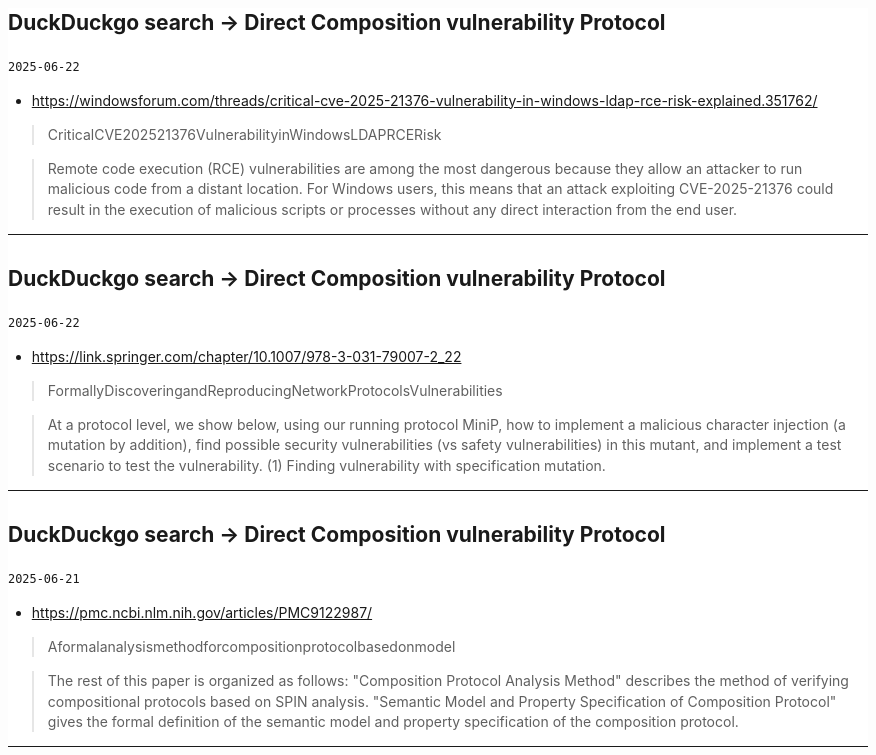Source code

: 
## DuckDuckgo search -> Direct Composition vulnerability Protocol
`2025-06-22`

* https://windowsforum.com/threads/critical-cve-2025-21376-vulnerability-in-windows-ldap-rce-risk-explained.351762/

<blockquote>
 CriticalCVE202521376VulnerabilityinWindowsLDAPRCERisk
</blockquote>
<blockquote>
Remote code execution (RCE) vulnerabilities are among the most dangerous because they allow an attacker to run malicious code from a distant location. For Windows users, this means that an attack exploiting CVE-2025-21376 could result in the execution of malicious scripts or processes without any direct interaction from the end user.
</blockquote>

---

## DuckDuckgo search -> Direct Composition vulnerability Protocol
`2025-06-22`

* https://link.springer.com/chapter/10.1007/978-3-031-79007-2_22

<blockquote>
 FormallyDiscoveringandReproducingNetworkProtocolsVulnerabilities
</blockquote>
<blockquote>
At a protocol level, we show below, using our running protocol MiniP, how to implement a malicious character injection (a mutation by addition), find possible security vulnerabilities (vs safety vulnerabilities) in this mutant, and implement a test scenario to test the vulnerability. (1) Finding vulnerability with specification mutation.
</blockquote>

---

## DuckDuckgo search -> Direct Composition vulnerability Protocol
`2025-06-21`

* https://pmc.ncbi.nlm.nih.gov/articles/PMC9122987/

<blockquote>
 Aformalanalysismethodforcompositionprotocolbasedonmodel
</blockquote>
<blockquote>
The rest of this paper is organized as follows: &quot;Composition Protocol Analysis Method&quot; describes the method of verifying compositional protocols based on SPIN analysis. &quot;Semantic Model and Property Specification of Composition Protocol&quot; gives the formal definition of the semantic model and property specification of the composition protocol.
</blockquote>

---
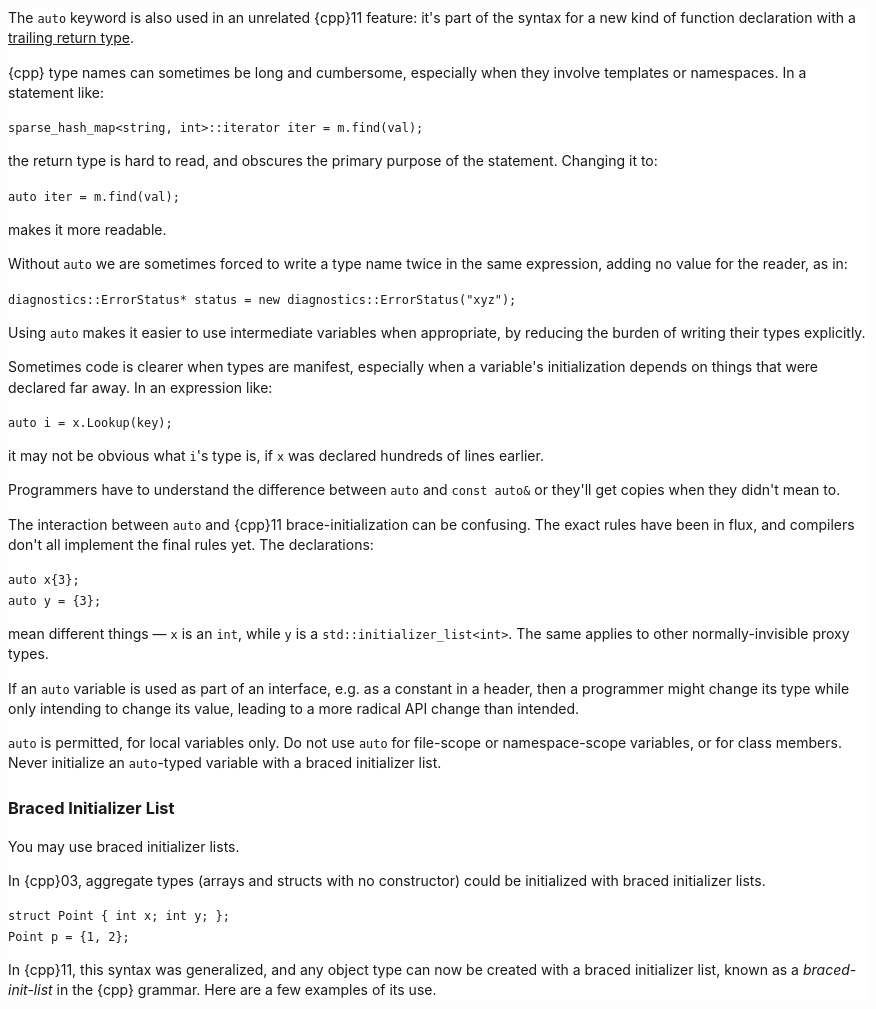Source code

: The `auto` keyword is also used in an unrelated {cpp}11 feature: it's part of the syntax for a new kind of function declaration with a [trailing return type](#trailing_return).

{cpp} type names can sometimes be long and cumbersome, especially when they involve templates or namespaces. In a statement like:

    sparse_hash_map<string, int>::iterator iter = m.find(val);

the return type is hard to read, and obscures the primary purpose of the statement. Changing it to:

    auto iter = m.find(val);

makes it more readable.

Without `auto` we are sometimes forced to write a type name twice in the same expression, adding no value for the reader, as in:

    diagnostics::ErrorStatus* status = new diagnostics::ErrorStatus("xyz");

Using `auto` makes it easier to use intermediate variables when appropriate, by reducing the burden of writing their types explicitly.

Sometimes code is clearer when types are manifest, especially when a variable's initialization depends on things that were declared far away. In an expression like:

    auto i = x.Lookup(key);

it may not be obvious what `i`'s type is, if `x` was declared hundreds of lines earlier.

Programmers have to understand the difference between `auto` and `const auto&` or they'll get copies when they didn't mean to.

The interaction between `auto` and {cpp}11 brace-initialization can be confusing. The exact rules have been in flux, and compilers don't all implement the final rules yet. The declarations:

    auto x{3};
    auto y = {3};

mean different things — `x` is an `int`, while `y` is a `std::initializer_list<int>`. The same applies to other normally-invisible proxy types.

If an `auto` variable is used as part of an interface, e.g. as a constant in a header, then a programmer might change its type while only intending to change its value, leading to a more radical API change than intended.

`auto` is permitted, for local variables only. Do not use `auto` for file-scope or namespace-scope variables, or for class members. Never initialize an `auto`-typed variable with a braced initializer list.

### Braced Initializer List

You may use braced initializer lists.

In {cpp}03, aggregate types (arrays and structs with no constructor) could be initialized with braced initializer lists.

    struct Point { int x; int y; };
    Point p = {1, 2};

In {cpp}11, this syntax was generalized, and any object type can now be created with a braced initializer list, known as a *braced-init-list* in the {cpp} grammar. Here are a few examples of its use.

##########

Job:
Set down the material exactly, every line of it, except for the pictures.

Result for this task:
Source code

: 
## DuckDuckgo search -> Direct Composition vulnerability Protocol
`2025-06-22`

* https://windowsforum.com/threads/critical-cve-2025-21376-vulnerability-in-windows-ldap-rce-risk-explained.351762/

<blockquote>
 CriticalCVE202521376VulnerabilityinWindowsLDAPRCERisk
</blockquote>
<blockquote>
Remote code execution (RCE) vulnerabilities are among the most dangerous because they allow an attacker to run malicious code from a distant location. For Windows users, this means that an attack exploiting CVE-2025-21376 could result in the execution of malicious scripts or processes without any direct interaction from the end user.
</blockquote>

---

## DuckDuckgo search -> Direct Composition vulnerability Protocol
`2025-06-22`

* https://link.springer.com/chapter/10.1007/978-3-031-79007-2_22

<blockquote>
 FormallyDiscoveringandReproducingNetworkProtocolsVulnerabilities
</blockquote>
<blockquote>
At a protocol level, we show below, using our running protocol MiniP, how to implement a malicious character injection (a mutation by addition), find possible security vulnerabilities (vs safety vulnerabilities) in this mutant, and implement a test scenario to test the vulnerability. (1) Finding vulnerability with specification mutation.
</blockquote>

---

## DuckDuckgo search -> Direct Composition vulnerability Protocol
`2025-06-21`

* https://pmc.ncbi.nlm.nih.gov/articles/PMC9122987/

<blockquote>
 Aformalanalysismethodforcompositionprotocolbasedonmodel
</blockquote>
<blockquote>
The rest of this paper is organized as follows: &quot;Composition Protocol Analysis Method&quot; describes the method of verifying compositional protocols based on SPIN analysis. &quot;Semantic Model and Property Specification of Composition Protocol&quot; gives the formal definition of the semantic model and property specification of the composition protocol.
</blockquote>

---
Source code

: The `auto` keyword is also used in an unrelated {cpp}11 feature: it's part of the syntax for a new kind of function declaration with a [trailing return type](#trailing_return).

{cpp} type names can sometimes be long and cumbersome, especially when they involve templates or namespaces. In a statement like:

    sparse_hash_map<string, int>::iterator iter = m.find(val);

the return type is hard to read, and obscures the primary purpose of the statement. Changing it to:

    auto iter = m.find(val);

makes it more readable.

Without `auto` we are sometimes forced to write a type name twice in the same expression, adding no value for the reader, as in:

    diagnostics::ErrorStatus* status = new diagnostics::ErrorStatus("xyz");

Using `auto` makes it easier to use intermediate variables when appropriate, by reducing the burden of writing their types explicitly.

Sometimes code is clearer when types are manifest, especially when a variable's initialization depends on things that were declared far away. In an expression like:

    auto i = x.Lookup(key);

it may not be obvious what `i`'s type is, if `x` was declared hundreds of lines earlier.

Programmers have to understand the difference between `auto` and `const auto&` or they'll get copies when they didn't mean to.

The interaction between `auto` and {cpp}11 brace-initialization can be confusing. The exact rules have been in flux, and compilers don't all implement the final rules yet. The declarations:

    auto x{3};
    auto y = {3};

mean different things — `x` is an `int`, while `y` is a `std::initializer_list<int>`. The same applies to other normally-invisible proxy types.

If an `auto` variable is used as part of an interface, e.g. as a constant in a header, then a programmer might change its type while only intending to change its value, leading to a more radical API change than intended.

`auto` is permitted, for local variables only. Do not use `auto` for file-scope or namespace-scope variables, or for class members. Never initialize an `auto`-typed variable with a braced initializer list.

### Braced Initializer List

You may use braced initializer lists.

In {cpp}03, aggregate types (arrays and structs with no constructor) could be initialized with braced initializer lists.

    struct Point { int x; int y; };
    Point p = {1, 2};

In {cpp}11, this syntax was generalized, and any object type can now be created with a braced initializer list, known as a *braced-init-list* in the {cpp} grammar. Here are a few examples of its use.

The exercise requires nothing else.